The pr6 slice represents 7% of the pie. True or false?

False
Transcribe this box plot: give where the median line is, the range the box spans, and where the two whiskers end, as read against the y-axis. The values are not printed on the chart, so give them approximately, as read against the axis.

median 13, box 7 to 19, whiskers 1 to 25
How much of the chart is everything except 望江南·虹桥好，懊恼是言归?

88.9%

****

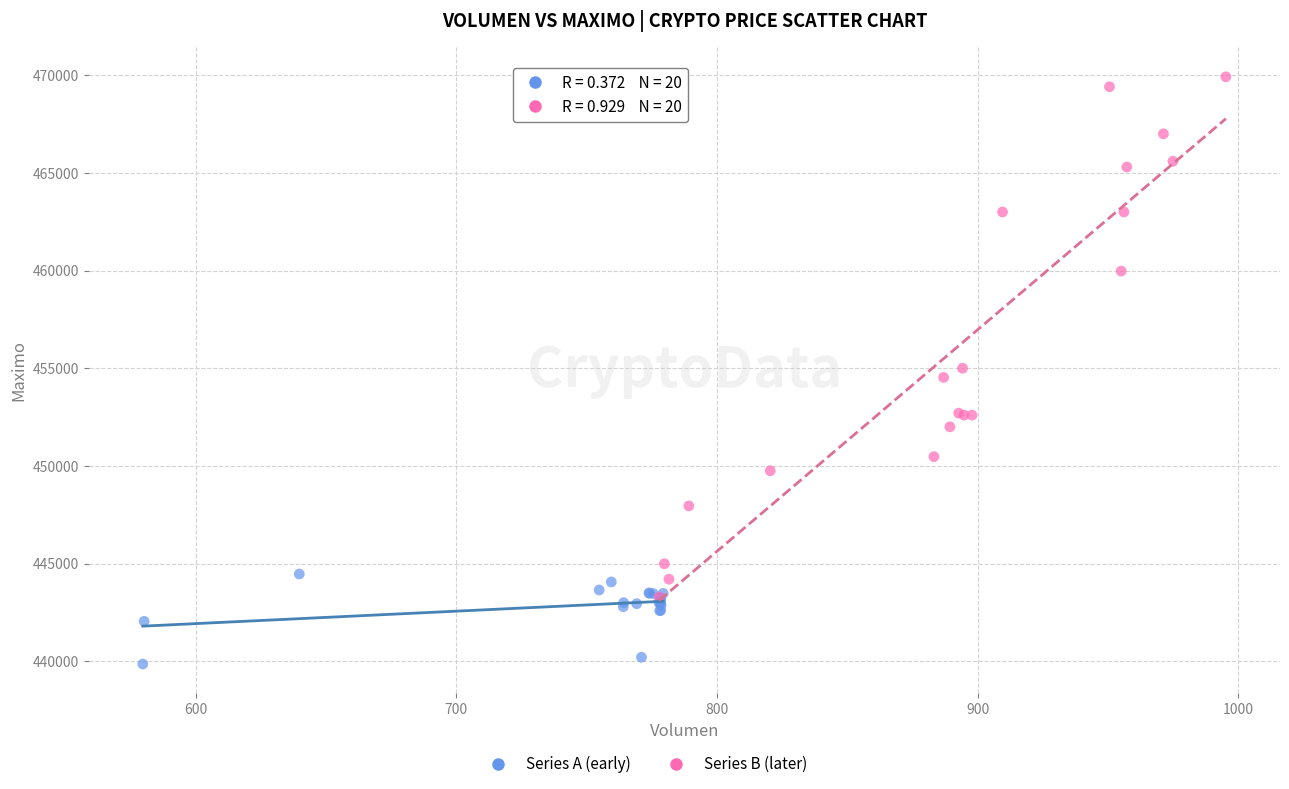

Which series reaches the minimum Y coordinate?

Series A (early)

****

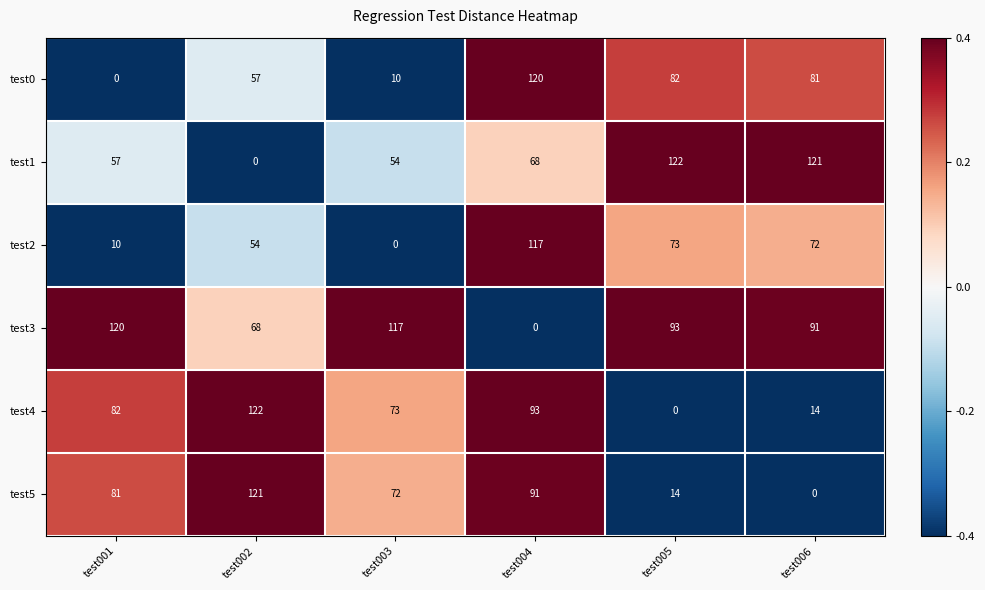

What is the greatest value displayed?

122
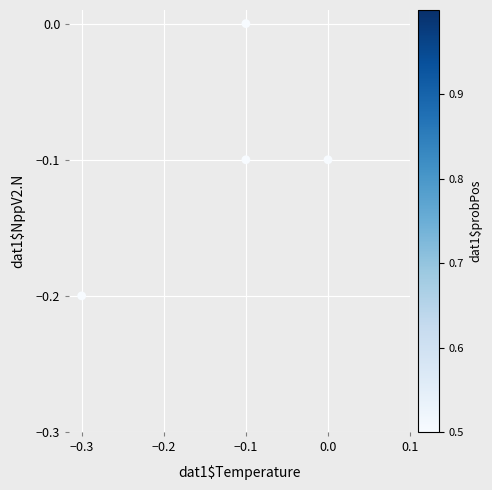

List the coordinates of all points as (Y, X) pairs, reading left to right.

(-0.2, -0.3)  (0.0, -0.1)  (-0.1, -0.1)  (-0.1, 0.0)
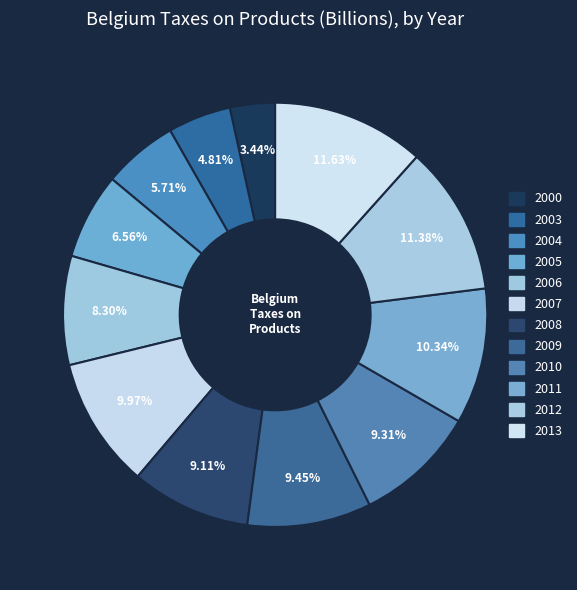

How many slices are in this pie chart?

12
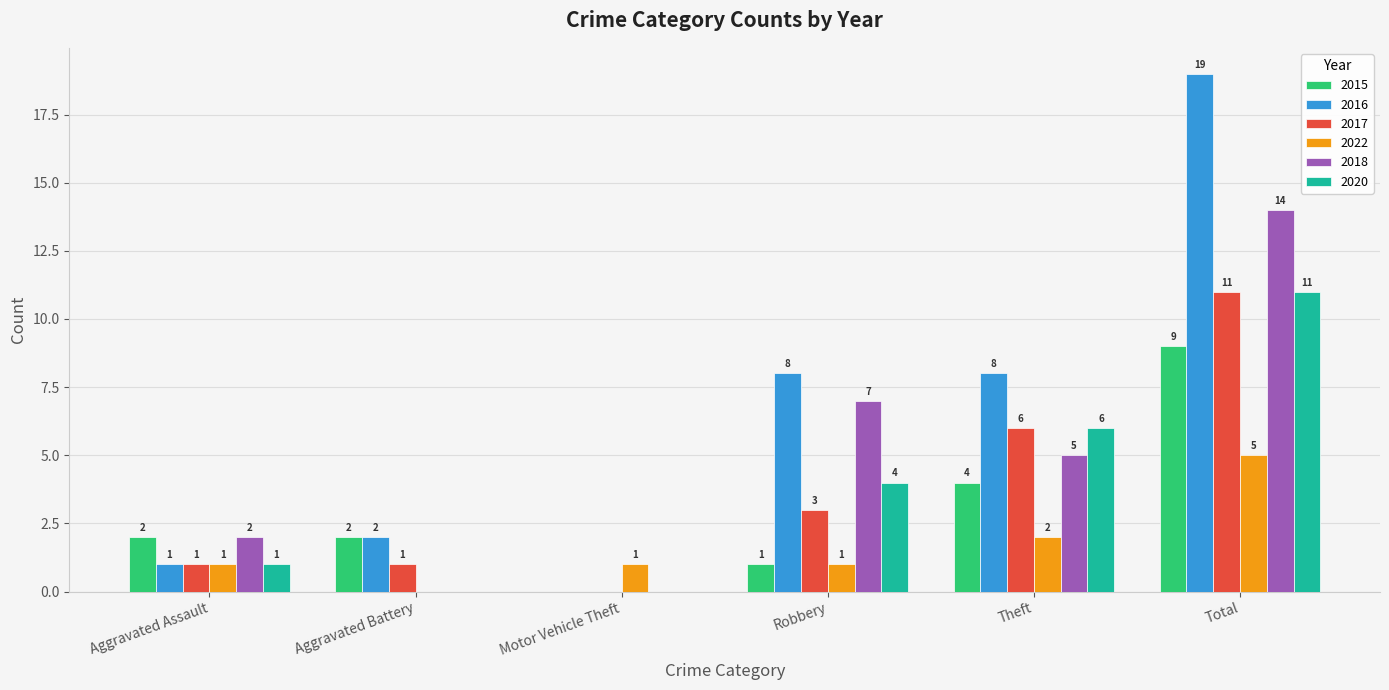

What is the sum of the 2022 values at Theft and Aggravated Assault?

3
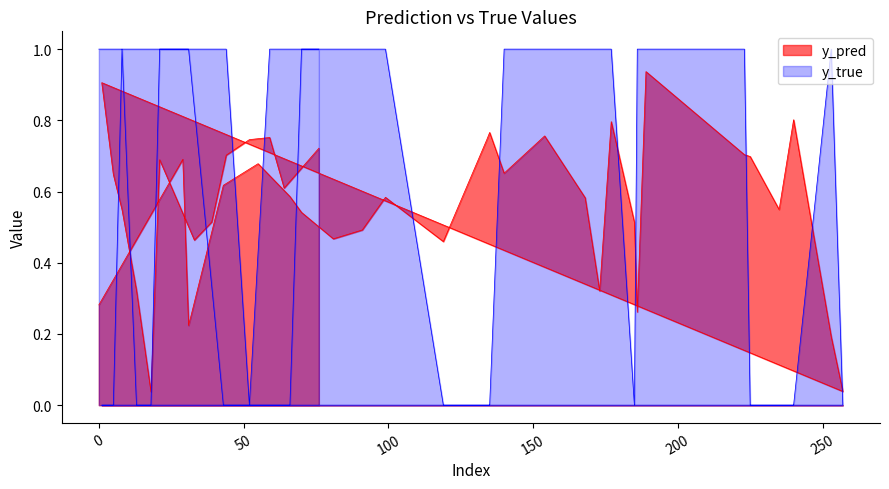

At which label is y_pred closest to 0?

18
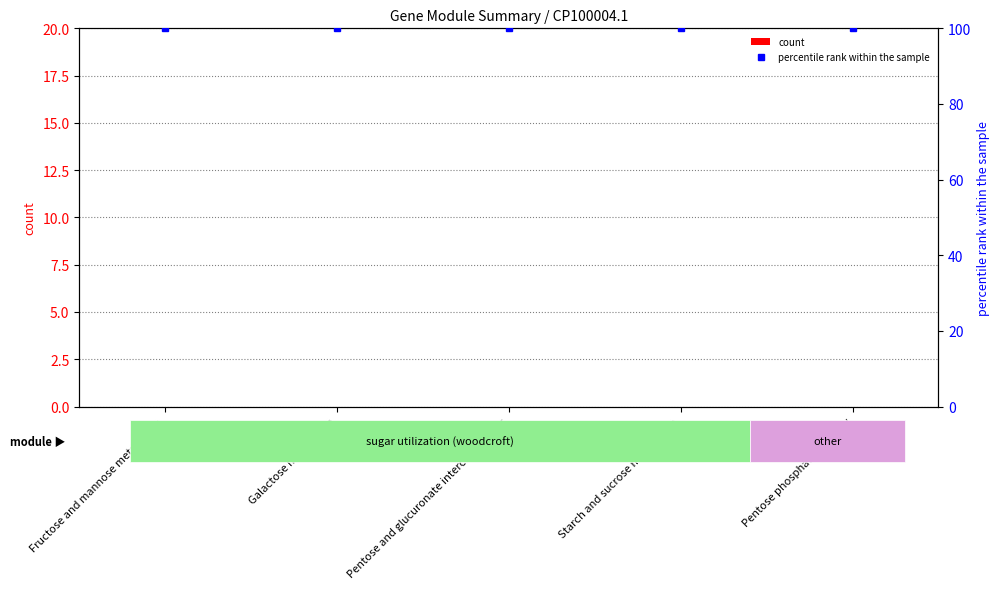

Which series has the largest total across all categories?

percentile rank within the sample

****

• **TASK INSTRUCTIONS**:
Identify every line in the records above that contains the word "median", and copy each such line in full.

• **YOUR SOLUTION**:
Transcribe this box plot: give where the median line is, the range the box spans, and where the two whiskers end, as read against the y-axis. The values are not printed on the chart, so give them approximately, as read against the axis.
median 13, box 7 to 19, whiskers 1 to 25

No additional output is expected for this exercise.